> **What you need to do**: From the line with "on Smoke Detectors are more" to the line with "bedrooms while photoelectric", retype every line exactly, including those two, and leave out the rest of the data below.

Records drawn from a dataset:
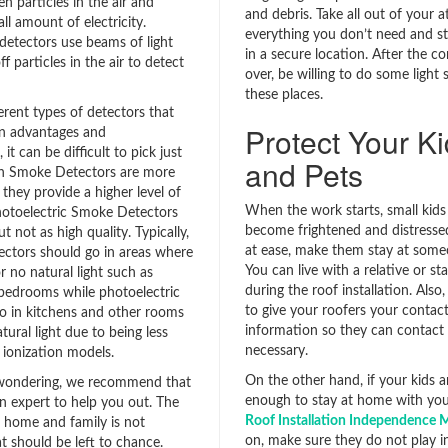
n particles in the air and
and debris. Take all out of your 
l amount of electricity.
everything you don’t need and st
 detectors use beams of light
in a secure location. After the co
f particles in the air to detect
over, be willing to do some light 
these places.
erent types of detectors that
Protect Your K
wn advantages and
it can be difficult to pick just
and Pets
on Smoke Detectors are more
they provide a higher level of
When the work starts, small kids
hotoelectric Smoke Detectors
become frightened and distressed.
t not as high quality. Typically,
at ease, make them stay at some
tectors should go in areas where
You can live with a relative or sta
 or no natural light such as
during the roof installation. Also
bedrooms while photoelectric
to give your roofers your contac
o in kitchens and other rooms
information so they can contact 
atural light due to being less
necessary.
 ionization models.
On the other hand, if your kids a
ll wondering, we recommend that
enough to stay at home with you
n expert to help you out. The
Roof Installation Independence
r home and family is not
on, make sure they do not play in
t should be left to chance.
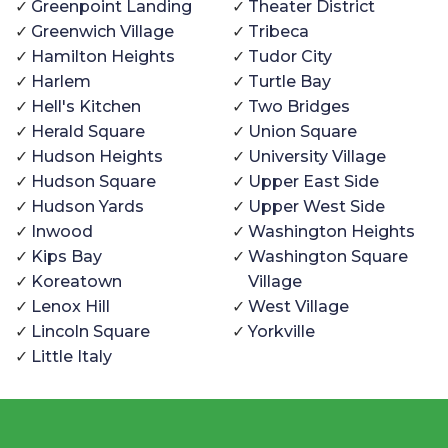
Greenpoint Landing
Theater District
Greenwich Village
Tribeca
Hamilton Heights
Tudor City
Harlem
Turtle Bay
Hell's Kitchen
Two Bridges
Herald Square
Union Square
Hudson Heights
University Village
Hudson Square
Upper East Side
Hudson Yards
Upper West Side
Inwood
Washington Heights
Kips Bay
Washington Square
Koreatown
Village
Lenox Hill
West Village
Lincoln Square
Yorkville
Little Italy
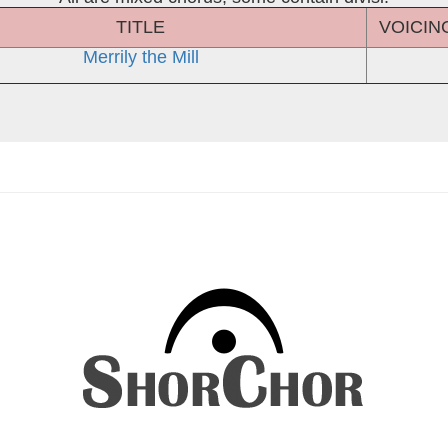
TITLE
VOICIN
Merrily the Mill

> **Answer to this task**:
on Smoke Detectors are more
they provide a higher level of
When the work starts, small kids
hotoelectric Smoke Detectors
become frightened and distressed.
t not as high quality. Typically,
at ease, make them stay at some
tectors should go in areas where
You can live with a relative or sta
 or no natural light such as
during the roof installation. Also
bedrooms while photoelectric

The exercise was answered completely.